What you should do:
Reproduce each line of the data below verbatim, in the same order.

Dataset excerpts:
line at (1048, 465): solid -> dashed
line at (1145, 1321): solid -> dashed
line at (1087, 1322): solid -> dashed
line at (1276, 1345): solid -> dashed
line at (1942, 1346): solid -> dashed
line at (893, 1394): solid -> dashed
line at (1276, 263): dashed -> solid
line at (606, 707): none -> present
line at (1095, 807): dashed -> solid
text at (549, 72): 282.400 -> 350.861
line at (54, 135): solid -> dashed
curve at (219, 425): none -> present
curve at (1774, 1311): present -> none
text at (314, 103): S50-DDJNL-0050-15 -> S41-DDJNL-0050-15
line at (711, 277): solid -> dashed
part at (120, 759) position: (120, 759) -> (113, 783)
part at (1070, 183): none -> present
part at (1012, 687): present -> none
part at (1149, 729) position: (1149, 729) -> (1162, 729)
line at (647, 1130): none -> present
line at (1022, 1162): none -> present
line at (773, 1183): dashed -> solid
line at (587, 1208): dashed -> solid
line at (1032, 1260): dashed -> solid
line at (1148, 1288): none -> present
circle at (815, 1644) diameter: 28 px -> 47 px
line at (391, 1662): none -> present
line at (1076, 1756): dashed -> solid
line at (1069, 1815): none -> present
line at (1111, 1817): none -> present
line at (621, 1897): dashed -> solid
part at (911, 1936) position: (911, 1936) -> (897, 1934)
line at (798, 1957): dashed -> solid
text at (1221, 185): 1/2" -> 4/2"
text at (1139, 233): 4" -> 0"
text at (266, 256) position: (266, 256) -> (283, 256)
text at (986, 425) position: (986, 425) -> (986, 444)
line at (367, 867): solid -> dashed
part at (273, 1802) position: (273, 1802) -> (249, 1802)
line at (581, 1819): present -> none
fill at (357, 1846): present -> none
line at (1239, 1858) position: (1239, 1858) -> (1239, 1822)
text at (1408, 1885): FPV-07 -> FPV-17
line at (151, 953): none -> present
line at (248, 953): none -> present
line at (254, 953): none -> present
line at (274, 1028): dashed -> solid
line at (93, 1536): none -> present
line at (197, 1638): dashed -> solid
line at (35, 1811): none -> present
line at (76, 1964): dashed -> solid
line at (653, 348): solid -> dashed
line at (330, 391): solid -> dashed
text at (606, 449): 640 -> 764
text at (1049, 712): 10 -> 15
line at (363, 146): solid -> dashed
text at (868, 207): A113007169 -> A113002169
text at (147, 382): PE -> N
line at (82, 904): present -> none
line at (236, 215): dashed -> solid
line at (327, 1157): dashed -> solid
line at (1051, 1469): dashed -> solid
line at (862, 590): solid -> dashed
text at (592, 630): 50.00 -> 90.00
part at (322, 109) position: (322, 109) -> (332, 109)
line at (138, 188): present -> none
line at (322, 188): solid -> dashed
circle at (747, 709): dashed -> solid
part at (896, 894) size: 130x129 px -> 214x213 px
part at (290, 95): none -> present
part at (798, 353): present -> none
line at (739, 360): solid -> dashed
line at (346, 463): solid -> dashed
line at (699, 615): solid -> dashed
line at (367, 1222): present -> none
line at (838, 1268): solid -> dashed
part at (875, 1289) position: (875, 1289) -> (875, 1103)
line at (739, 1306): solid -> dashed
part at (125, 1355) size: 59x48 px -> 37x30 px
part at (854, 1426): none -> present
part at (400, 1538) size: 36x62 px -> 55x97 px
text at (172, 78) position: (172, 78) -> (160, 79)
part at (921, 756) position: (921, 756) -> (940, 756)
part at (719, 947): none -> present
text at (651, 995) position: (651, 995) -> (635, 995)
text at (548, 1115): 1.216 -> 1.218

Full output:
line at (1048, 465): solid -> dashed
line at (1145, 1321): solid -> dashed
line at (1087, 1322): solid -> dashed
line at (1276, 1345): solid -> dashed
line at (1942, 1346): solid -> dashed
line at (893, 1394): solid -> dashed
line at (1276, 263): dashed -> solid
line at (606, 707): none -> present
line at (1095, 807): dashed -> solid
text at (549, 72): 282.400 -> 350.861
line at (54, 135): solid -> dashed
curve at (219, 425): none -> present
curve at (1774, 1311): present -> none
text at (314, 103): S50-DDJNL-0050-15 -> S41-DDJNL-0050-15
line at (711, 277): solid -> dashed
part at (120, 759) position: (120, 759) -> (113, 783)
part at (1070, 183): none -> present
part at (1012, 687): present -> none
part at (1149, 729) position: (1149, 729) -> (1162, 729)
line at (647, 1130): none -> present
line at (1022, 1162): none -> present
line at (773, 1183): dashed -> solid
line at (587, 1208): dashed -> solid
line at (1032, 1260): dashed -> solid
line at (1148, 1288): none -> present
circle at (815, 1644) diameter: 28 px -> 47 px
line at (391, 1662): none -> present
line at (1076, 1756): dashed -> solid
line at (1069, 1815): none -> present
line at (1111, 1817): none -> present
line at (621, 1897): dashed -> solid
part at (911, 1936) position: (911, 1936) -> (897, 1934)
line at (798, 1957): dashed -> solid
text at (1221, 185): 1/2" -> 4/2"
text at (1139, 233): 4" -> 0"
text at (266, 256) position: (266, 256) -> (283, 256)
text at (986, 425) position: (986, 425) -> (986, 444)
line at (367, 867): solid -> dashed
part at (273, 1802) position: (273, 1802) -> (249, 1802)
line at (581, 1819): present -> none
fill at (357, 1846): present -> none
line at (1239, 1858) position: (1239, 1858) -> (1239, 1822)
text at (1408, 1885): FPV-07 -> FPV-17
line at (151, 953): none -> present
line at (248, 953): none -> present
line at (254, 953): none -> present
line at (274, 1028): dashed -> solid
line at (93, 1536): none -> present
line at (197, 1638): dashed -> solid
line at (35, 1811): none -> present
line at (76, 1964): dashed -> solid
line at (653, 348): solid -> dashed
line at (330, 391): solid -> dashed
text at (606, 449): 640 -> 764
text at (1049, 712): 10 -> 15
line at (363, 146): solid -> dashed
text at (868, 207): A113007169 -> A113002169
text at (147, 382): PE -> N
line at (82, 904): present -> none
line at (236, 215): dashed -> solid
line at (327, 1157): dashed -> solid
line at (1051, 1469): dashed -> solid
line at (862, 590): solid -> dashed
text at (592, 630): 50.00 -> 90.00
part at (322, 109) position: (322, 109) -> (332, 109)
line at (138, 188): present -> none
line at (322, 188): solid -> dashed
circle at (747, 709): dashed -> solid
part at (896, 894) size: 130x129 px -> 214x213 px
part at (290, 95): none -> present
part at (798, 353): present -> none
line at (739, 360): solid -> dashed
line at (346, 463): solid -> dashed
line at (699, 615): solid -> dashed
line at (367, 1222): present -> none
line at (838, 1268): solid -> dashed
part at (875, 1289) position: (875, 1289) -> (875, 1103)
line at (739, 1306): solid -> dashed
part at (125, 1355) size: 59x48 px -> 37x30 px
part at (854, 1426): none -> present
part at (400, 1538) size: 36x62 px -> 55x97 px
text at (172, 78) position: (172, 78) -> (160, 79)
part at (921, 756) position: (921, 756) -> (940, 756)
part at (719, 947): none -> present
text at (651, 995) position: (651, 995) -> (635, 995)
text at (548, 1115): 1.216 -> 1.218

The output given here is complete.